2023年の1月に「縁」という文字でアイデアがかたまって、文字を洗濯バサミで組み上げ、洗濯バサミハンガーに吊るすようになりました。この時は、写真を撮ることのみでした。また、今回のように大きな反響があるわけでもありませんでした。しかし、自分の中ではずっと撮りたかった洗濯バサミの文字が進化したことに大きな感動があったので、2023年は洗濯バサミの文字作品を撮っていきたいと思い、チャレンジしてきました。「雨」という漢字も2023年の2月に作成し、洗濯ばさみフォトとして投稿していますが、今回、改めて「雨の中の洗濯バサミはエモいんだよなぁー」という思いもあり動画にしました。

……洗濯ばさみアートの難しさと魅力とは?

今回のような「雨」という、一見すると簡単な漢字でも洗濯バサミで組み上げる際には、毎回、予想外の難しさに出会います。組み合わせが甘くなって洗濯バサミが飛んでいってしまったり、思い通りにいかないことの方が圧倒的に多いです。制作する時、いつも自分が作っているものは、「見た人が一目で洗濯バサミだとわかるものなんだ」と意識しながら制作をしています。撮影時には、一目で洗濯バサミだとわかってしまうものを、「どうにかパッと見で、ソレっぽく見えるように撮れないか!? 」という思いで撮影しています。その加減が難しくて何度も撮影をするのですが、撮影場所が自宅の庭なので、余計なモノが写り込まないようにするのは、本当に難しいです。

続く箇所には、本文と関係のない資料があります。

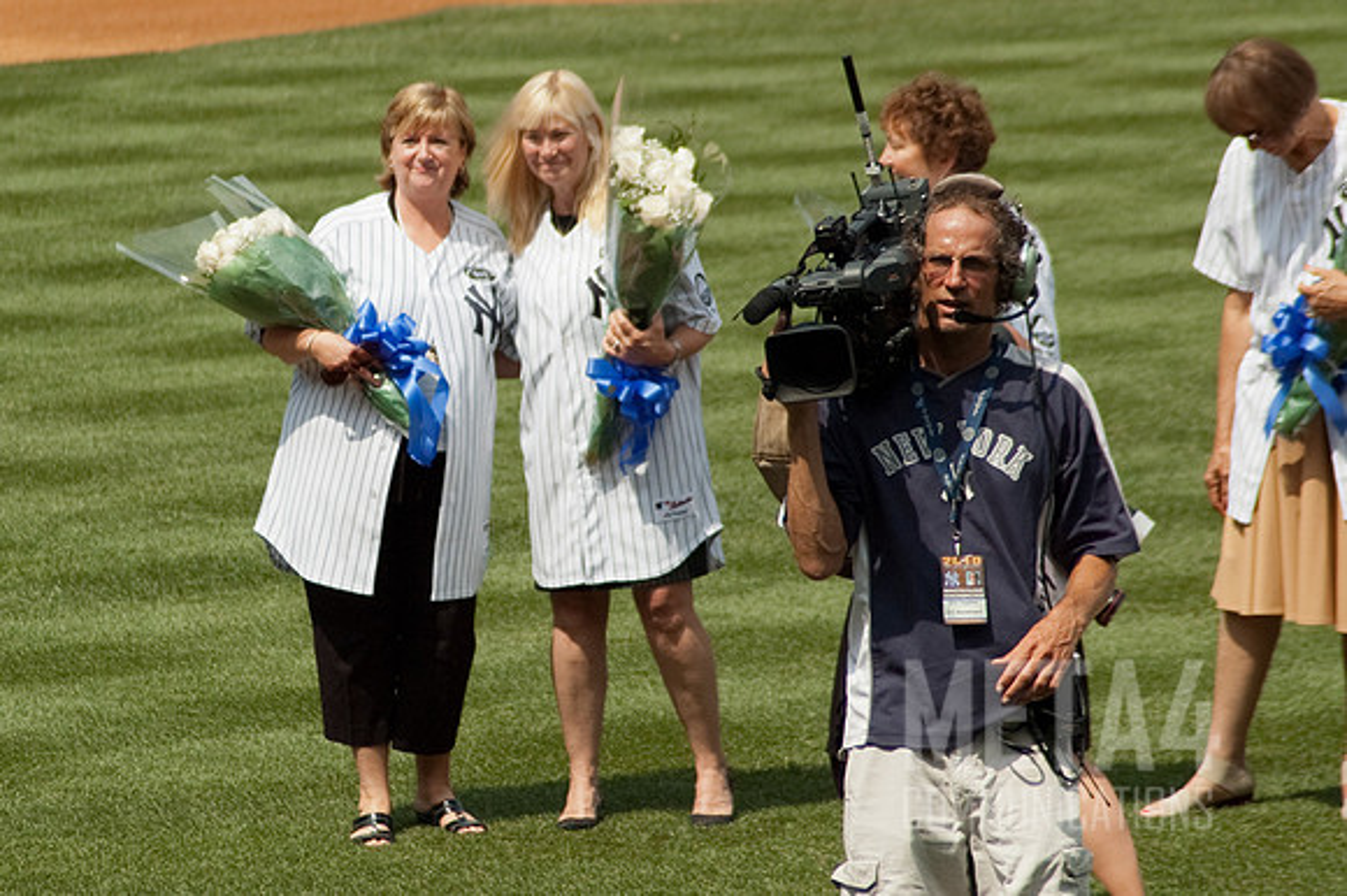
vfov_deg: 3.5
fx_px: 14561
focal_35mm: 389
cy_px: 433
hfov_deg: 5.3
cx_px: 473
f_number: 8
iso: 320
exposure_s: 1/1000
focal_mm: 200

僕が思っている洗濯バサミアートの魅力というのは、洗濯バサミという1つ持っているだけで、一日中写真を撮っていられるような最高に美しい被写体が、いくつも組み合わさって1つの形をしていることですね。

……今回の作品にどんな反響がありましたか?

誰かに見てもらえる、気にしてもらえるというのは本当に難しいこと、ありがたいことだと、ずーーーーっと感じているので、今回、たくさんの方がTwitterでいいねやコメント、リツイート、フォローをしてくださって、本当に物凄く嬉しかったです。今回もこうした皆様が、洗濯バサミフォトグラファーに注いでくださっているお気持ちが、「雨」を「恵みの雨」に変えてくれたのだと思っています。